Compositions and notions of security
So, without further ado, let’s lay these terms on the table. There are three compositions for encryption and authentication that are usually referenced: Authenticate-then-Encrypt (AtE), Encrypt-then-Authenticate (EtA), and Encrypt-and-Authenticate (E&A). I’m only going to focus on the first two: AtE and EtA, where the former is what we’ve already discussed in the bulk of this article, and the latter is a composition that, in many cases that I’ve encountered while analyzing a system, is the more responsible choice. Yes, I’ve spent the majority of this article advocating the principles behind AtE, and now, at the end, I’m suggesting that EtA is often the better, more simplistic, choice.

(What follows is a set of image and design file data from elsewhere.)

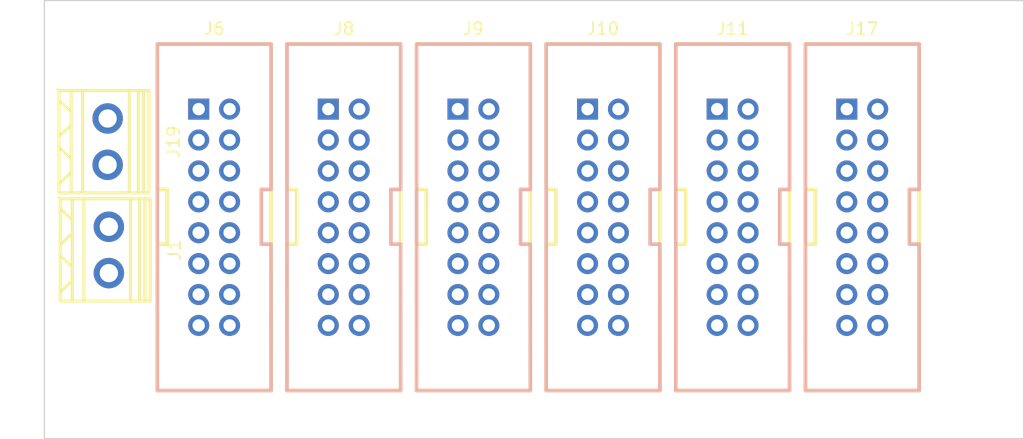
<source format=kicad_pcb>
(kicad_pcb (version 20221018) (generator pcbnew)

  (general
    (thickness 1.6)
  )

  (paper "A4")
  (layers
    (0 "F.Cu" signal)
    (31 "B.Cu" signal)
    (32 "B.Adhes" user "B.Adhesive")
    (33 "F.Adhes" user "F.Adhesive")
    (34 "B.Paste" user)
    (35 "F.Paste" user)
    (36 "B.SilkS" user "B.Silkscreen")
    (37 "F.SilkS" user "F.Silkscreen")
    (38 "B.Mask" user)
    (39 "F.Mask" user)
    (40 "Dwgs.User" user "User.Drawings")
    (41 "Cmts.User" user "User.Comments")
    (42 "Eco1.User" user "User.Eco1")
    (43 "Eco2.User" user "User.Eco2")
    (44 "Edge.Cuts" user)
    (45 "Margin" user)
    (46 "B.CrtYd" user "B.Courtyard")
    (47 "F.CrtYd" user "F.Courtyard")
    (48 "B.Fab" user)
    (49 "F.Fab" user)
    (50 "User.1" user)
    (51 "User.2" user)
    (52 "User.3" user)
    (53 "User.4" user)
    (54 "User.5" user)
    (55 "User.6" user)
    (56 "User.7" user)
    (57 "User.8" user)
    (58 "User.9" user)
  )

  (setup
    (pad_to_mask_clearance 0)
    (pcbplotparams
      (layerselection 0x00010fc_ffffffff)
      (plot_on_all_layers_selection 0x0000000_00000000)
      (disableapertmacros false)
      (usegerberextensions false)
      (usegerberattributes true)
      (usegerberadvancedattributes true)
      (creategerberjobfile true)
      (dashed_line_dash_ratio 12.000000)
      (dashed_line_gap_ratio 3.000000)
      (svgprecision 4)
      (plotframeref false)
      (viasonmask false)
      (mode 1)
      (useauxorigin false)
      (hpglpennumber 1)
      (hpglpenspeed 20)
      (hpglpendiameter 15.000000)
      (dxfpolygonmode true)
      (dxfimperialunits true)
      (dxfusepcbnewfont true)
      (psnegative false)
      (psa4output false)
      (plotreference true)
      (plotvalue true)
      (plotinvisibletext false)
      (sketchpadsonfab false)
      (subtractmaskfromsilk false)
      (outputformat 1)
      (mirror false)
      (drillshape 1)
      (scaleselection 1)
      (outputdirectory "")
    )
  )

  (net 0 "")
  (net 1 "Net-(J1-Pin_1)")
  (net 2 "Net-(J1-Pin_2)")
  (net 3 "Net-(J10-Pin_1)")
  (net 4 "Net-(J10-Pin_11)")
  (net 5 "Net-(J10-Pin_13)")
  (net 6 "Net-(J10-Pin_15)")

  (footprint "Clacktronics:Eurorack_16_header" (layer "F.Cu") (at 173.46 78.92))

  (footprint "MountingHole:MountingHole_3.2mm_M3" (layer "F.Cu") (at 184 102))

  (footprint "MountingHole:MountingHole_3.2mm_M3" (layer "F.Cu") (at 112 102))

  (footprint "Clacktronics:Eurorack_16_header" (layer "F.Cu") (at 120.185 78.92))

  (footprint "Clacktronics:CONN-TH_2P-P3.81_DB125-3.81-2P-BK-S" (layer "F.Cu") (at 112.5 90.494996 -90))

  (footprint "Clacktronics:Eurorack_16_header" (layer "F.Cu") (at 141.495 78.92))

  (footprint "MountingHole:MountingHole_3.2mm_M3" (layer "F.Cu") (at 112 74))

  (footprint "Clacktronics:CONN-TH_2P-P3.81_DB125-3.81-2P-BK-S" (layer "F.Cu") (at 112.4 81.594996 -90))

  (footprint "Clacktronics:Eurorack_16_header" (layer "F.Cu") (at 162.805 78.92))

  (footprint "MountingHole:MountingHole_3.2mm_M3" (layer "F.Cu") (at 184 74))

  (footprint "Clacktronics:Eurorack_16_header" (layer "F.Cu") (at 152.15 78.92))

  (footprint "Clacktronics:Eurorack_16_header" (layer "F.Cu") (at 130.84 78.92))

  (gr_rect (start 107.5 70) (end 188 106)
    (stroke (width 0.1) (type default)) (fill none) (layer "Edge.Cuts") (tstamp 24e2e4e9-e9ad-49db-bfb1-8cc988f6b7e4))

)

</source>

With AtE, you must be extra-meticulous, as there are fragilities that aren’t forgiving, and even the most subtle of changes can shift the scheme from secure to insecure. Remember, however, to be meticulous when instantiating an authentication scheme; that’s a given – with either AtE or EtA. Both compositions can be made secure and insecure; this has been demonstrated in practice. In the end, you may find that EtA is often the simpler choice, and makes a decent, de facto, default composition for newly deployed systems. In fact, a responsible suggestion, in my opinion, based on research results, is to authenticate the ciphertext of an IND-CPA secure encryption scheme, with a SUF-CMA MAC; this renders IND-CCA2 security and achieves INT-CTXT, which are desirable properties. (Also, consider relationships between notions of security, such as implications between indistinguishability and non-malleability, for example.)
While this is just one opinionated philosophy, there is one echo emanating from every approach to designing a secure channel – you need both confidentiality and integrity. If you find yourself habitually applying authentication wherever encryption exists, then hats off to you.